2. Primaries are when you vote for who you want. Elections are when you vote for who you can. If you’re not voting in the primary, you’re letting the moderate centrist do-nothing candidate win.
3. Local elections affect your daily life. That sherif in Texas who is refusing to enforce the abortion ban? Local election. Gerrymandering, voter suppression, so much of this is trickle up from local politics.
4. Call your damn representatives. Even if it feels hopeless. The gun control reform that just passed (as minimal as it is) was bipartisan because people showed their reps that they wanted change. Get vocal as a voter and prove courting your vote matters.
5. If someone in your area is running for office and needs votes, be a signature for them. Not everyone can afford to pay to run. You want to support better candidates, put your name behind them (only in your district and always read what you’re signing first).
6. The two party system is shit. We know that. But the democrats are a big tent housing a lot of different opinions and trying to cater to them all. Republicans are generally united in one mission of dismantling everything and protecting only their own. This is also why Dems don’t have the same type of “super majority” and can’t easily whip the same voting results. And anyone who thinks Obama had a super majority for enough time to codify roe does not understand politics. He had about 18 days of actual in-session time, split into two different sessions.
7. Purity politics isn’t going to get you anywhere.
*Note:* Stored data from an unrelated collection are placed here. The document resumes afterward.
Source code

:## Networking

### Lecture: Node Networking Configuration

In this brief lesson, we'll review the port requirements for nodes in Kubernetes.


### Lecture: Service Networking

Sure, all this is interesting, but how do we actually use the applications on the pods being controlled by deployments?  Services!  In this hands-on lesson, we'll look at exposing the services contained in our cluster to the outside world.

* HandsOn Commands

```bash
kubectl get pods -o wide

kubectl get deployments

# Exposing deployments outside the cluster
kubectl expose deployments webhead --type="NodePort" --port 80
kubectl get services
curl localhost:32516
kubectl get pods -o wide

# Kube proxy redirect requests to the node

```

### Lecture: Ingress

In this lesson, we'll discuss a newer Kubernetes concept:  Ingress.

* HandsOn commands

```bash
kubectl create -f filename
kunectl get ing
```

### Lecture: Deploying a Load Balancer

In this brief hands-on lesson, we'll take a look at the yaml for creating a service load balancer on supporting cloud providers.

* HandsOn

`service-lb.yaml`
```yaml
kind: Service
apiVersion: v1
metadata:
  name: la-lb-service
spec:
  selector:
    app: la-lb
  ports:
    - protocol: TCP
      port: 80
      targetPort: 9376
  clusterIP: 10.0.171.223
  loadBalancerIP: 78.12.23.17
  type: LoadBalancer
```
The candidate is a bus stop getting you closer to where you want to be. They’re not the end goal, and a smart voter knows that.
8. Voter suppression is huge in America. Help other voters register and get to the polls. It’s not always indifference keeping people from voting. Do something to help disenfranchised voters.
Let me repeat: The two party system is shit. We need to get rid of the electoral college. We need ranked choice voting. We need to get rid of Citizens United. Our country is an oligarchy. Always has been. Not denying that. But Living in these ideals of what we should be without creating any change now isn’t going to get you anywhere. Being defeatist and abstaining from the process is cutting off your own nose to spite your face. Its saying “the other team is scoring too many goals, so instead of playing, I’m just gonna sit on the sidelines. That’ll teach everyone.” No, you’re just gonna keep losing. Maybe, instead, vote in the primaries and choose better teammates.
Y’all kill me with these “hot takes.” They ain’t even half baked.
Now, if you want to talk about the other things we should be doing IN ADDITION TO voting, like general strikes, organizing, etc. Then that’s a different conversation we should also be having.